» WHAT YOU HAVE TO DO
Copy out every line below that contains the word "onze".
*** DATA EXCERPTS ***
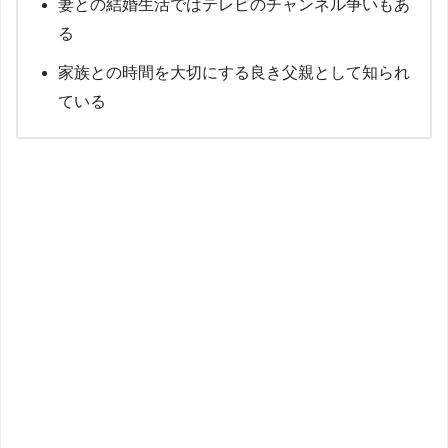
妻との結婚生活ではテレビのチャンネル争いもあ
る
家族との時間を大切にする良き父親として知られ
ている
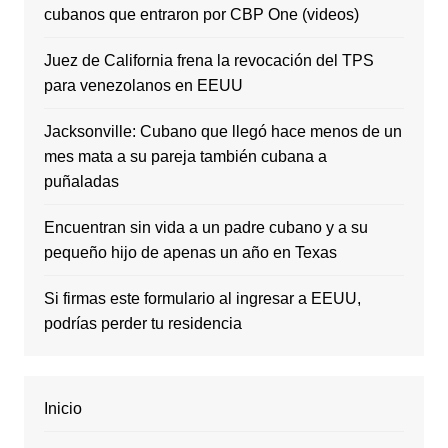
cubanos que entraron por CBP One (videos)
Juez de California frena la revocación del TPS
para venezolanos en EEUU
Jacksonville: Cubano que llegó hace menos de un
mes mata a su pareja también cubana a
puñaladas
Encuentran sin vida a un padre cubano y a su
pequeño hijo de apenas un año en Texas
Si firmas este formulario al ingresar a EEUU,
podrías perder tu residencia
Inicio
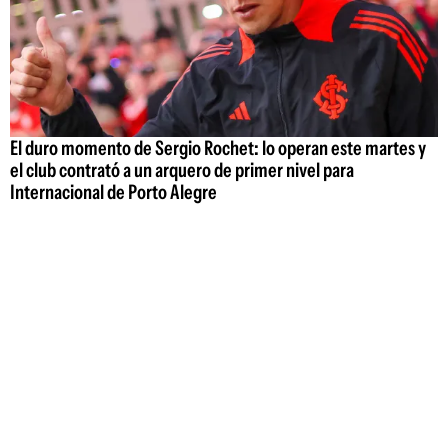
El duro momento de Sergio Rochet: lo operan este martes y
el club contrató a un arquero de primer nivel para
Internacional de Porto Alegre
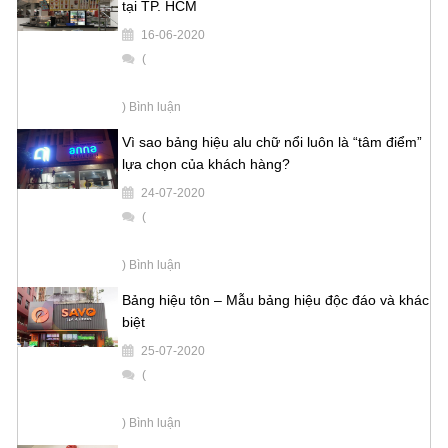
tại TP. HCM
16-06-2020
(
) Bình luận
Vì sao bảng hiệu alu chữ nổi luôn là “tâm điểm”
lựa chọn của khách hàng?
24-07-2020
(
) Bình luận
Bảng hiệu tôn – Mẫu bảng hiệu độc đáo và khác
biệt
25-07-2020
(
) Bình luận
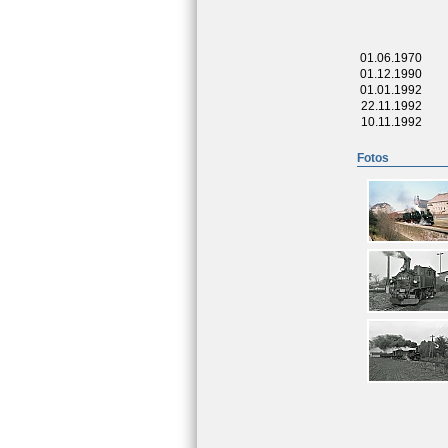
01.06.1970
01.12.1990
01.01.1992
22.11.1992
10.11.1992
Fotos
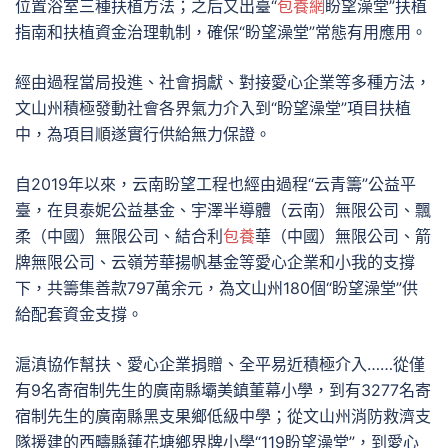
位置浴室三種扶植方法；之后又出臺“
包養網
盼望澡堂”扶植
指南和扶植資金治理軌制，確保“盼望澡堂”常態有用應用。
經由過程當局投進、社會捐獻、對接愛心企業等多種方法，
文山州積極發動社會各界氣力介入到“盼望澡堂”項目扶植
中，為項目順遂實行供給無力保證。
自2019年以來，云南盼望工程也經由過程“云青籌”公益平
臺，在貝泰妮公益基金、宇澤半導體（云南）無限公司、飄
柔（中國）無限公司、結合利
包養
華（中國）無限公司、箭
牌無限公司、云嶺芳華揚帆基金等愛心企業和小我的支撐
下，共籌集善款797萬余元，為文山州180個“盼望澡堂”供
給配套資金支撐。
滬滇協作幫扶、愛心企業捐贈、全平易近積極介入……從僅
有9名寄宿制先生的廣南縣壩美鎮董幕小學，到有3277名寄
宿制先生的廣南縣黑支果鄉低級中學；從文山州消防救濟支
隊援建的西疇縣蓮花塘鄉界牌小學“119盼望澡堂”，到愛心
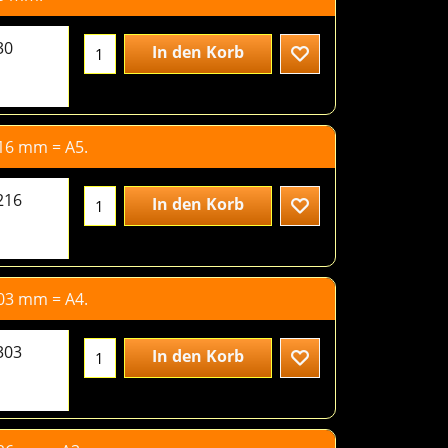
4.96
€
excl.BTW
20
In den Korb
30 mm.
5.00
€
excl.BTW
30
In den Korb
216 mm = A5.
6.50
€
excl.BTW
216
In den Korb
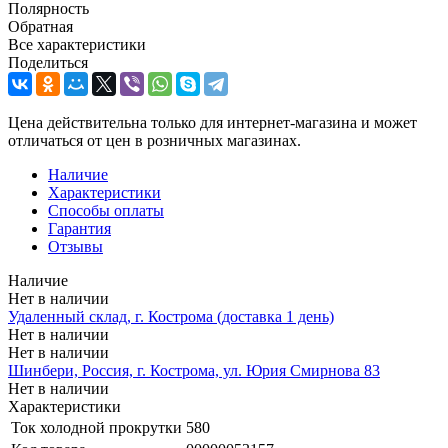
Полярность
Обратная
Все характеристики
Поделиться
Цена действительна только для интернет-магазина и может
отличаться от цен в розничных магазинах.
Наличие
Характеристики
Способы оплаты
Гарантия
Отзывы
Наличие
Нет в наличии
Удаленный склад, г. Кострома (доставка 1 день)
Нет в наличии
Нет в наличии
Шинбери, Россия, г. Кострома, ул. Юрия Смирнова 83
Нет в наличии
Характеристики
Ток холодной прокрутки
580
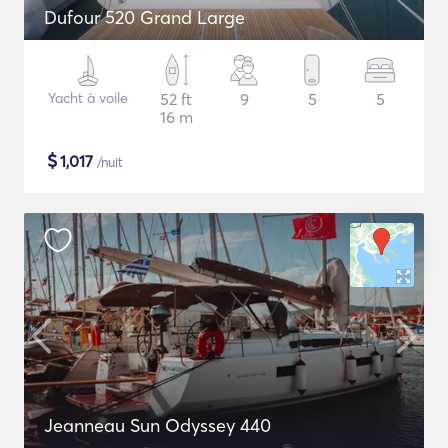
Dufour 520 Grand Large
Yacht à voile
52 ft
9
5
5
16 m
$
1,017
/nuit
Jeanneau Sun Odyssey 440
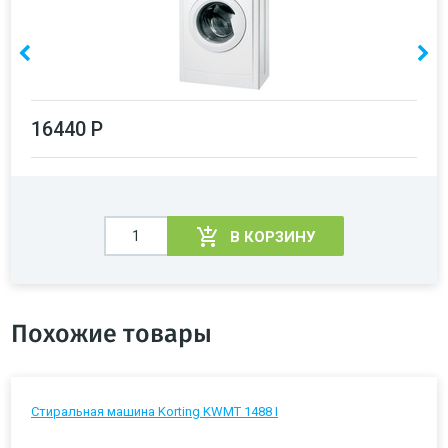
16440 Р
В КОРЗИНУ
Похожие товары
Стиральная машина Korting KWMT 1488 I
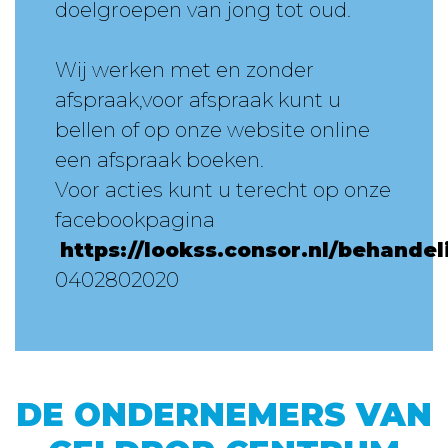
doelgroepen van jong tot oud.
Wij werken met en zonder
afspraak,voor afspraak kunt u
bellen of op onze website online
een afspraak boeken.
Voor acties kunt u terecht op onze
facebookpagina
https://lookss.consor.nl/behandel
0402802020
DE ONDERNEMERS VAN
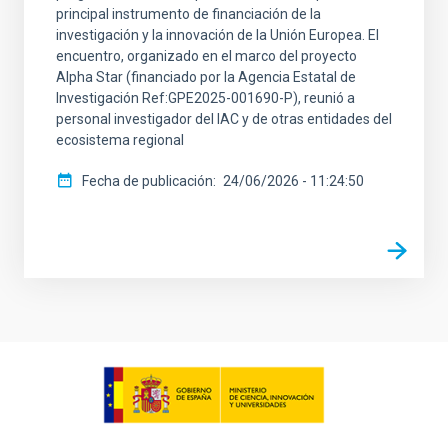
principal instrumento de financiación de la
investigación y la innovación de la Unión Europea. El
encuentro, organizado en el marco del proyecto
Alpha Star (financiado por la Agencia Estatal de
Investigación Ref:GPE2025-001690-P), reunió a
personal investigador del IAC y de otras entidades del
ecosistema regional
Fecha de publicación
24/06/2026 - 11:24:50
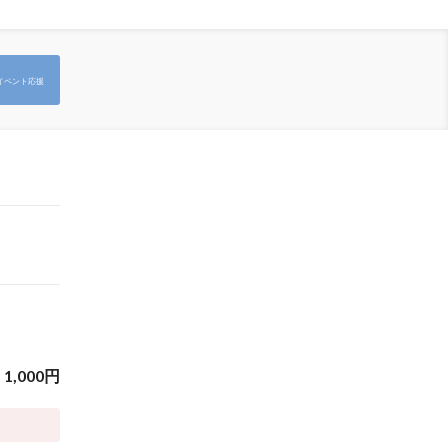
イベント応援
1,000
円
*** End of DATA EXCERPTS ***
» RESPONSE TO THE TASK
bellen of op onze website online
Voor acties kunt u terecht op onze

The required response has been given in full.